Goal of the exercise:
Return all the lines below exactly. Any picture among them is omitted.

----------

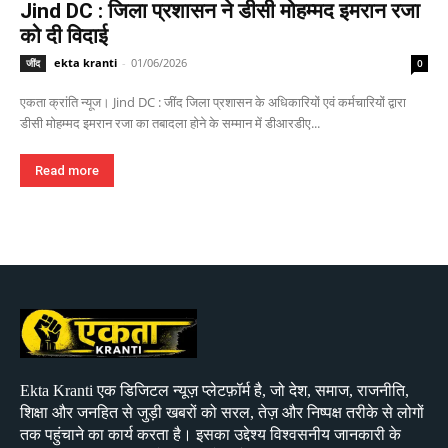
Jind DC : जिला प्रशासन ने डीसी मोहम्मद इमरान रजा
को दी विदाई
ekta kranti
-
01/06/2026
जींद
0
एकता क्रांति न्यूज। Jind DC : जींद जिला प्रशासन के अधिकारियों एवं कर्मचारियों द्वारा
डीसी मोहम्मद इमरान रजा का तबादला होने के सम्मान में डीआरडीए...
Read more
Ekta Kranti एक डिजिटल न्यूज़ प्लेटफ़ॉर्म है, जो देश, समाज, राजनीति,
शिक्षा और जनहित से जुड़ी खबरों को सरल, तेज़ और निष्पक्ष तरीके से लोगों
तक पहुंचाने का कार्य करता है। इसका उद्देश्य विश्वसनीय जानकारी के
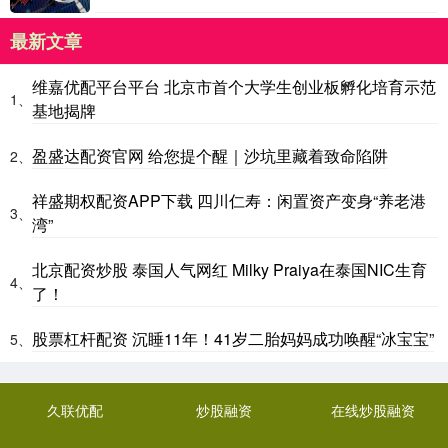
最新文章
维嘉优配平台平台 北京市首个大学生创业板孵化培育示范
1、
基地揭牌
盈盛达配资官网 给您提个醒｜沙坑里藏着致命陷阱
2、
祥盛期权配资APP下载 四川仁寿：闲置资产变身“养老港
3、
湾”
北京配资炒股 泰国人气网红 Milky Praiya在泰国NIC生育
4、
了！
股票杠杆配资 沉睡11年！41岁二胎妈妈成功唤醒“冰宝宝”
5、
久联优配
炒股融资
在线炒股融资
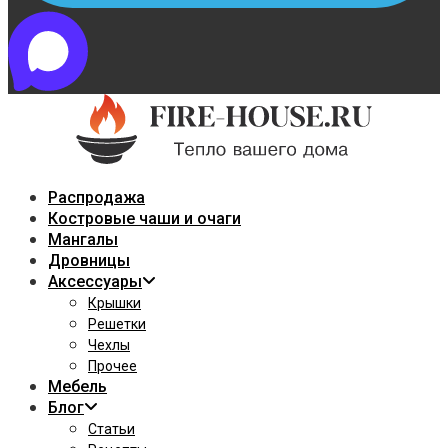
Распродажа
Костровые чаши и очаги
Мангалы
Дровницы
Аксессуары
Крышки
Решетки
Чехлы
Прочее
Мебель
Блог
Статьи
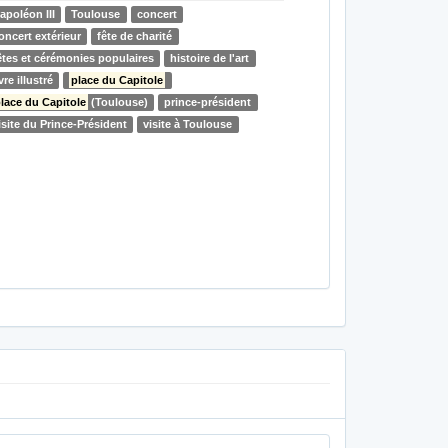
apoléon III
Toulouse
concert
oncert extérieur
fête de charité
êtes et cérémonies populaires
histoire de l'art
ivre illustré
place du Capitole
lace du Capitole
(Toulouse)
prince-président
isite du Prince-Président
visite à Toulouse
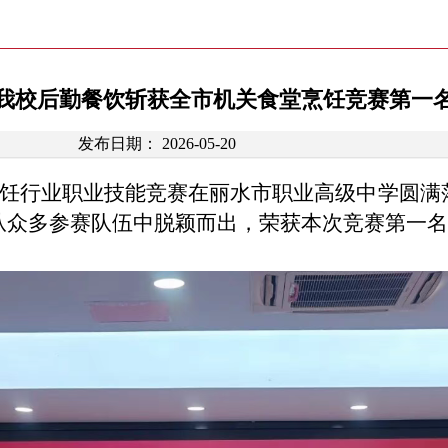
我校后勤餐饮斩获全市机关食堂烹饪竞赛第一
发布日期： 2026-05-20
烹饪行业职业技能竞赛在丽水市职业高级中学圆
从众多参赛队伍中脱颖而出，荣获本次竞赛第一名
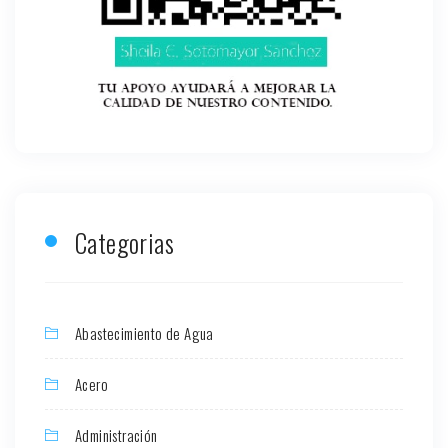
Categorias
Abastecimiento de Agua
Acero
Administración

----------

Result of the task:
Jind DC : जिला प्रशासन ने डीसी मोहम्मद इमरान रजा
को दी विदाई
ekta kranti
-
01/06/2026
जींद
0
एकता क्रांति न्यूज। Jind DC : जींद जिला प्रशासन के अधिकारियों एवं कर्मचारियों द्वारा
डीसी मोहम्मद इमरान रजा का तबादला होने के सम्मान में डीआरडीए...
Read more
Ekta Kranti एक डिजिटल न्यूज़ प्लेटफ़ॉर्म है, जो देश, समाज, राजनीति,
शिक्षा और जनहित से जुड़ी खबरों को सरल, तेज़ और निष्पक्ष तरीके से लोगों
तक पहुंचाने का कार्य करता है। इसका उद्देश्य विश्वसनीय जानकारी के
最新文章
维嘉优配平台平台 北京市首个大学生创业板孵化培育示范
1、
基地揭牌
盈盛达配资官网 给您提个醒｜沙坑里藏着致命陷阱
2、
祥盛期权配资APP下载 四川仁寿：闲置资产变身“养老港
3、
湾”
北京配资炒股 泰国人气网红 Milky Praiya在泰国NIC生育
4、
了！
股票杠杆配资 沉睡11年！41岁二胎妈妈成功唤醒“冰宝宝”
5、
久联优配
炒股融资
在线炒股融资
Распродажа
Костровые чаши и очаги
Мангалы
Дровницы
Аксессуары
Крышки
Решетки
Чехлы
Прочее
Мебель
Блог
Статьи
apoléon III
Toulouse
concert
oncert extérieur
fête de charité
êtes et cérémonies populaires
histoire de l'art
ivre illustré
place du Capitole
lace du Capitole
(Toulouse)
prince-président
isite du Prince-Président
visite à Toulouse
我校后勤餐饮斩获全市机关食堂烹饪竞赛第一
发布日期： 2026-05-20
烹饪行业职业技能竞赛在丽水市职业高级中学圆
从众多参赛队伍中脱颖而出，荣获本次竞赛第一名
Categorias
Abastecimiento de Agua
Acero
Administración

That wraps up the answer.